[Camera calibration parameters]
*** Begin section ***

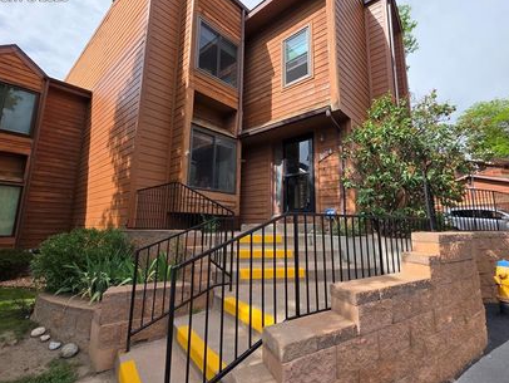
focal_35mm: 16
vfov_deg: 78.1
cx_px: 263
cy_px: 183
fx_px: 235
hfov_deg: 94.4
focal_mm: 2.2
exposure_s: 1/2000
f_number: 1.9
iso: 50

*** End section ***

--- DIRECTIVE ---
The lines above must be transcribed exactly, with every picture left out.

--- ANSWER ---
focal_35mm: 16
vfov_deg: 78.1
cx_px: 263
cy_px: 183
fx_px: 235
hfov_deg: 94.4
focal_mm: 2.2
exposure_s: 1/2000
f_number: 1.9
iso: 50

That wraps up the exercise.